Доказать – это вряд ли. Далматов никогда не обременял себя доказательствами, да и с законом не особо ладил. Но эта женщина верит в закон и справедливость.

Пускай.

То ее личное дело.

В городке у него оставался еще один адрес. Время было поздним, не слишком подходящим для визитов, но Далматову было глубоко плевать на приличия. Дверь открыла женщина в стеганом халате.

– Доброго вечера. – Далматов сунул ей под нос удостоверение сотрудника полиции.

Удостоверение было хорошим, почти как настоящим.

– Мне надо побеседовать с вами о Варваре…

Женщина тихо охнула и руки к груди прижала… а мужчина, выглянувший на шум, лишь головой покачал.

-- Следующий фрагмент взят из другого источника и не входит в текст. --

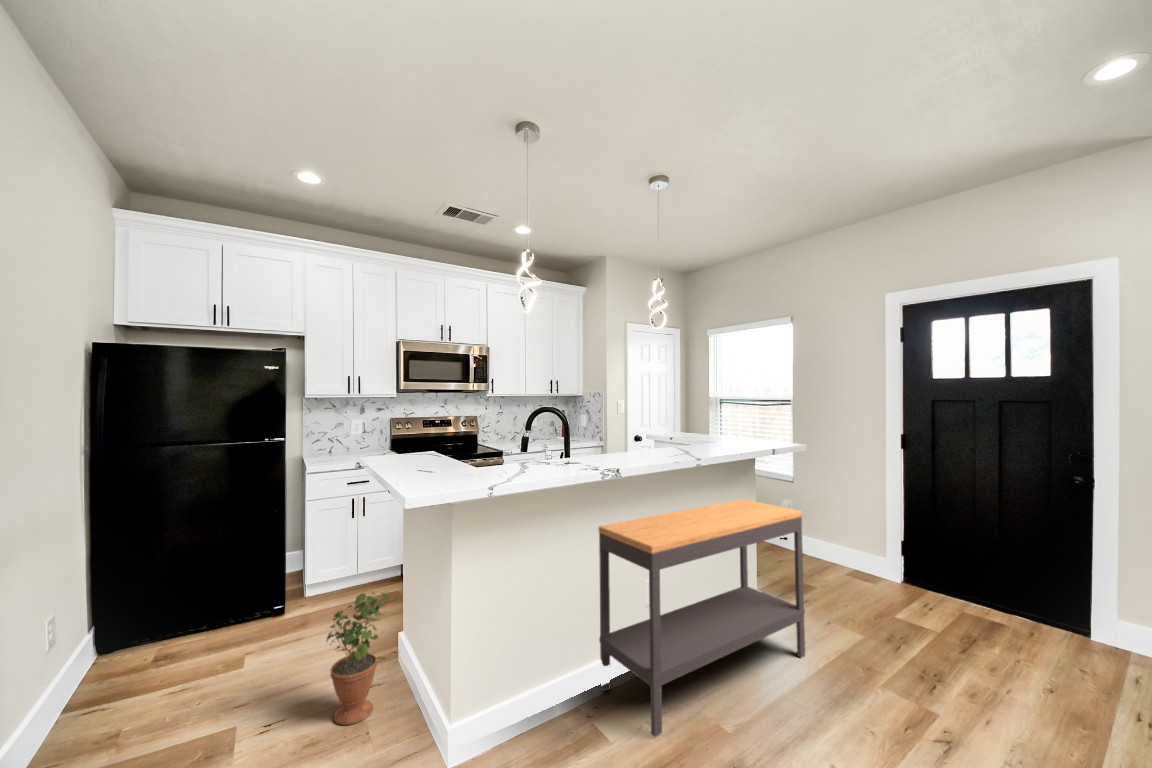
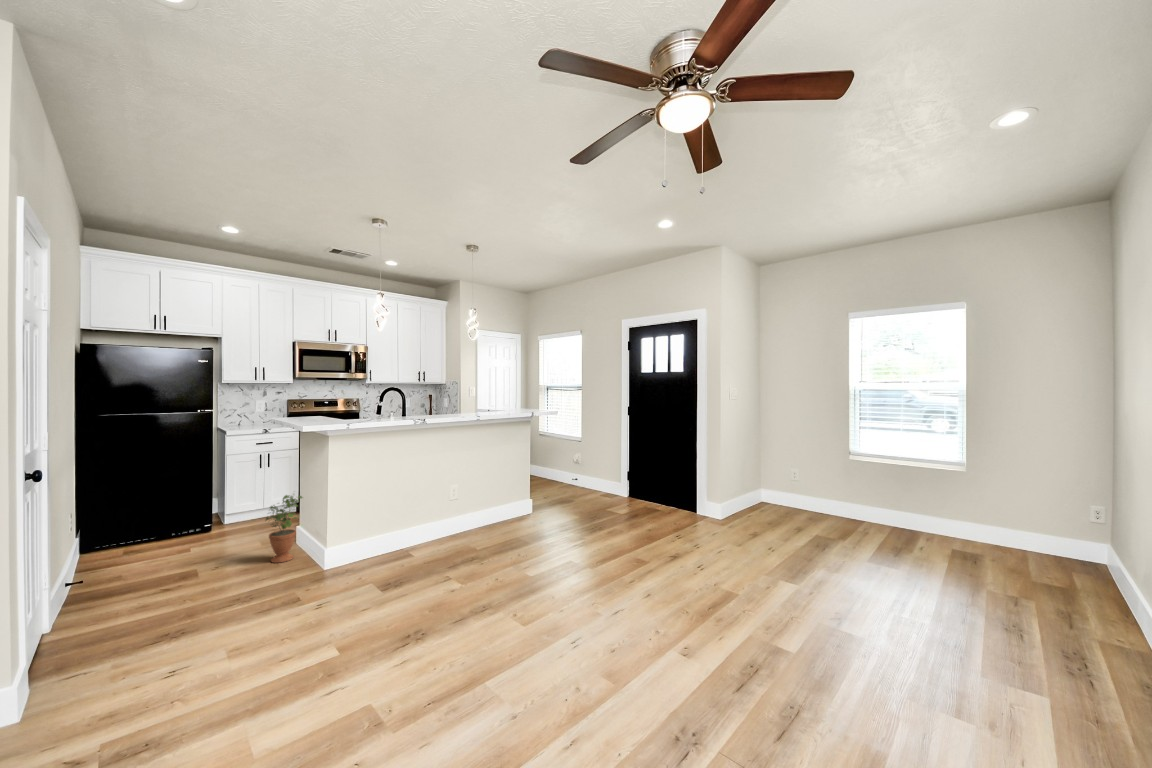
console table: present [598,499,805,736] -> none [427,446,546,554]

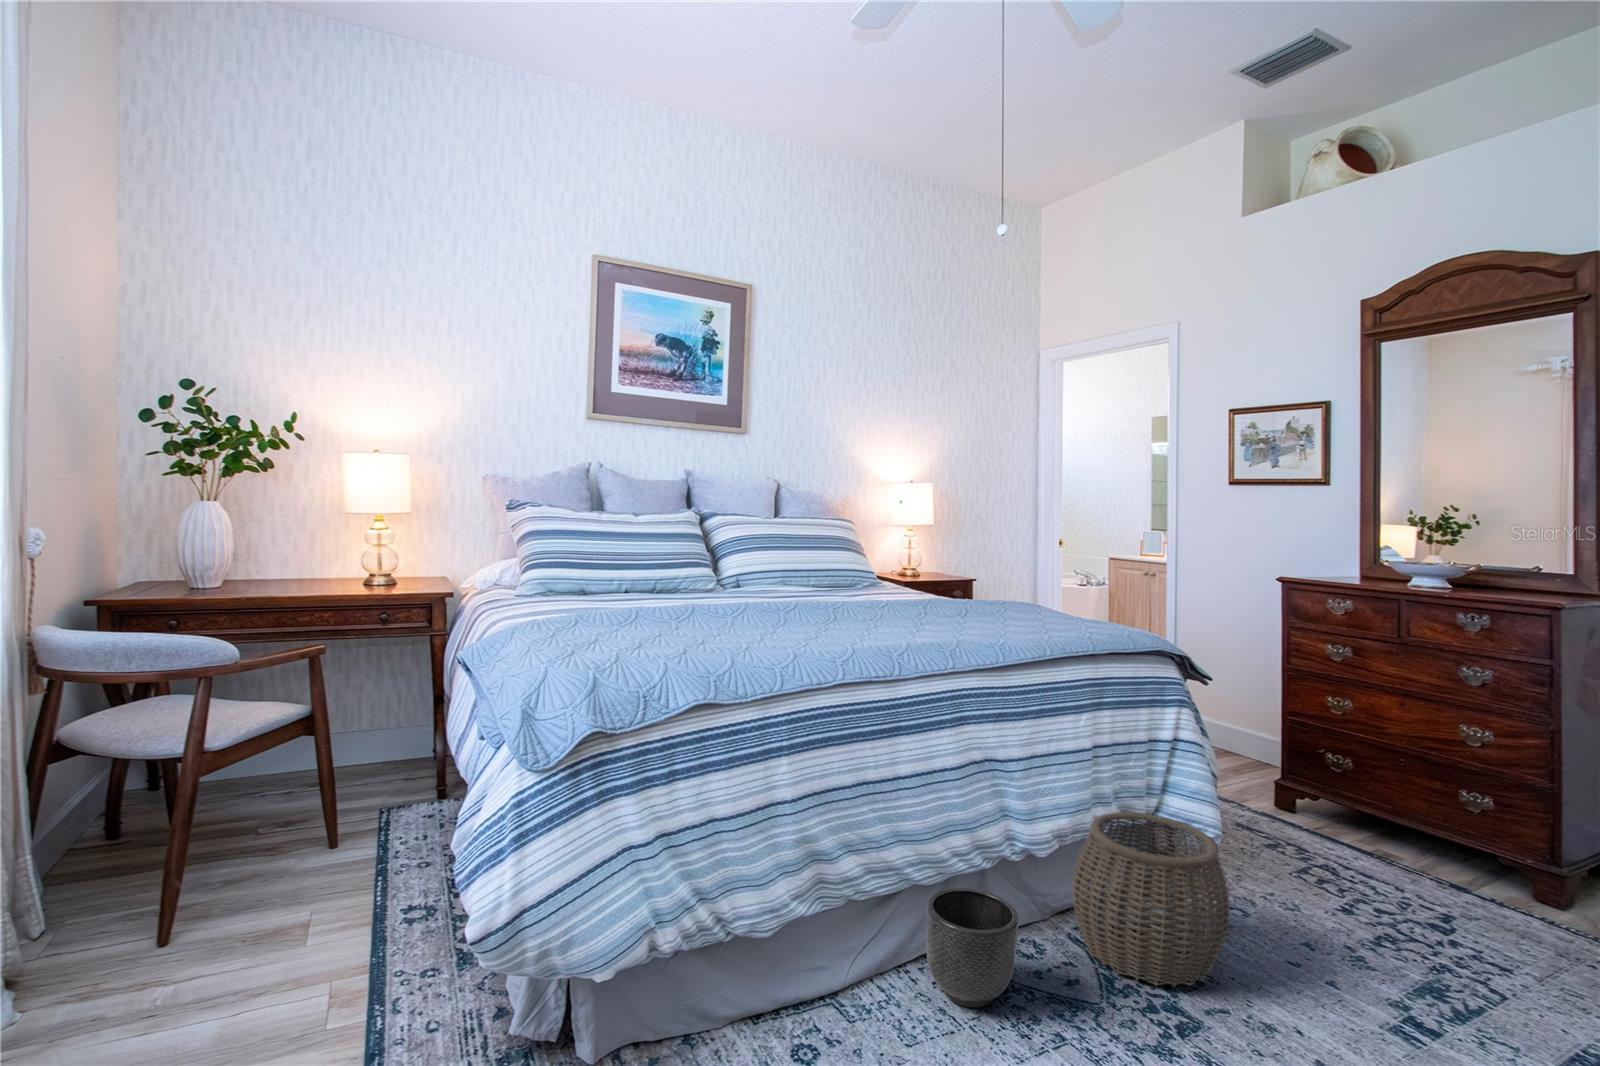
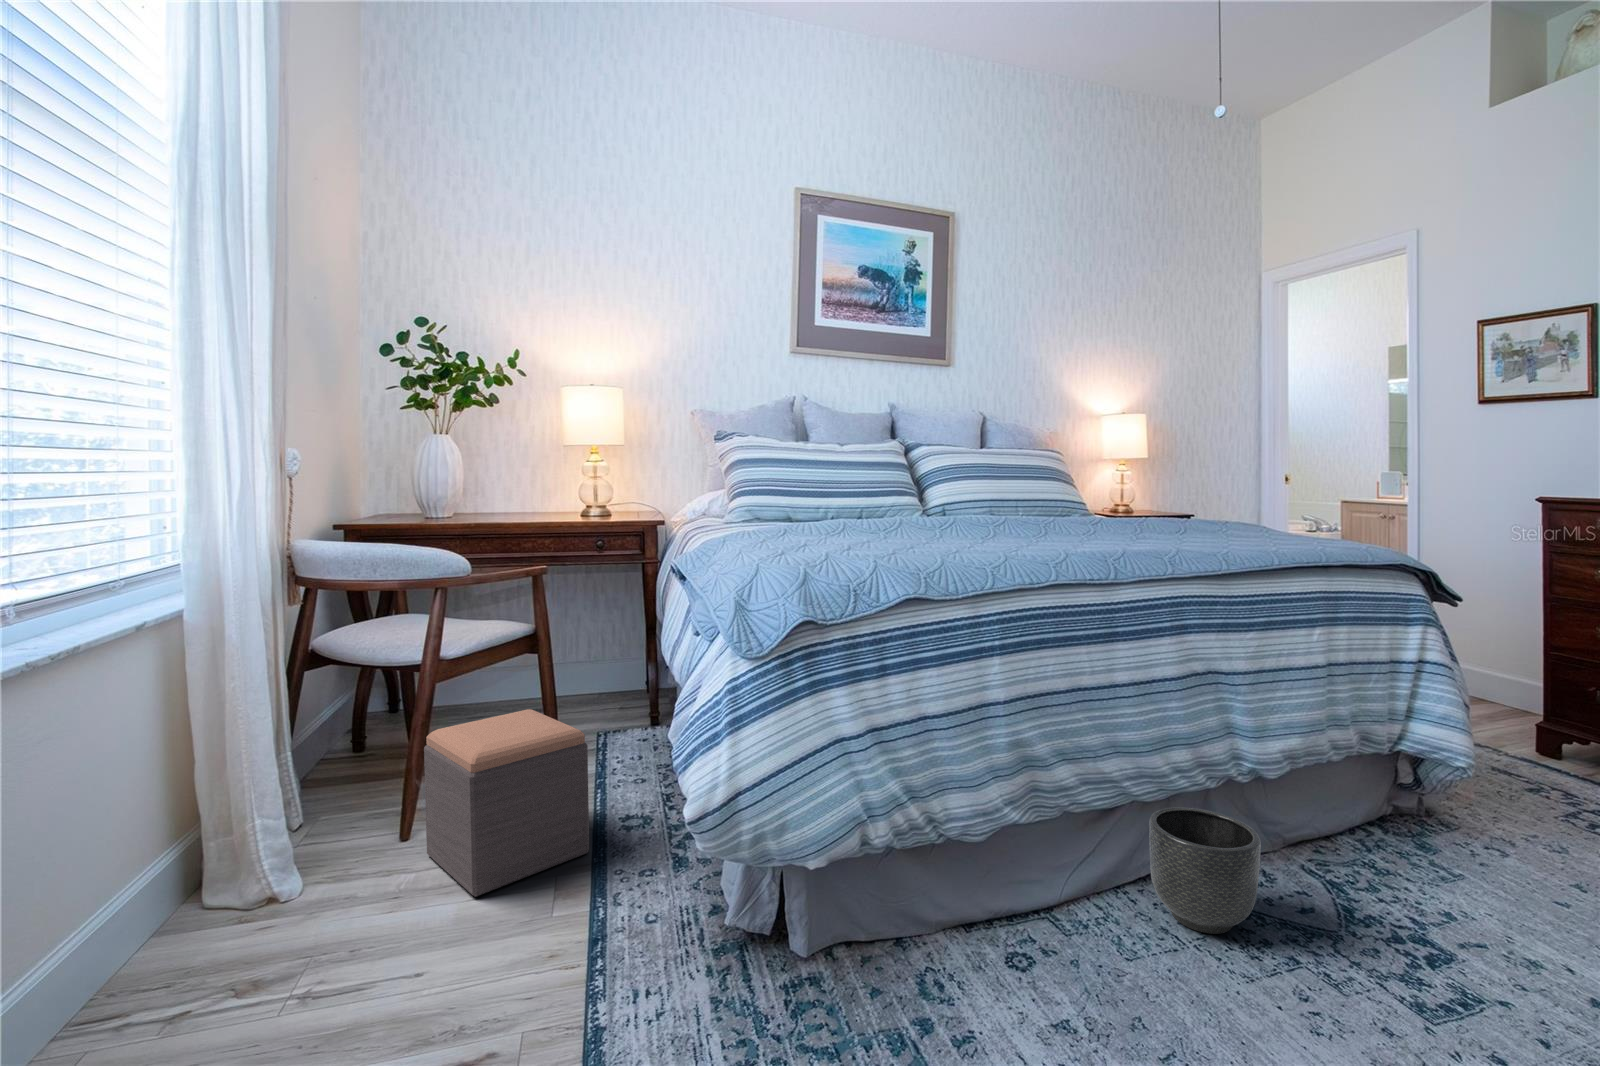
footstool: none [169,799,366,1017] -> present [424,709,589,897]
woven basket: present [1072,812,1231,987] -> none [1306,736,1522,928]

Он был лыс, стар и печален.

– С Варварой что-то случилось?

– Пока нет. – Далматов вошел.

Тесная прихожая. Запах кислой капусты и жареной рыбы. Старые обои. Новый шкаф-купе, который съел половину пространства. В зеркальных его дверях отражались и хозяева, и сам Далматов, непривычно взъерошенный, мятый какой-то.

– Варечка – хорошая девочка, – залепетала женщина. – Она не виновата!

– В чем?

– Ни в чем. – Женщина торопливо касалась то халата, то волос, то собственного лица. И в движениях ее, излишне суетливых, Далматову виделась попытка скрыть нечто, куда более важное.

– Неужели?

– Чего вам надо? – Мужчина смотрел исподлобья.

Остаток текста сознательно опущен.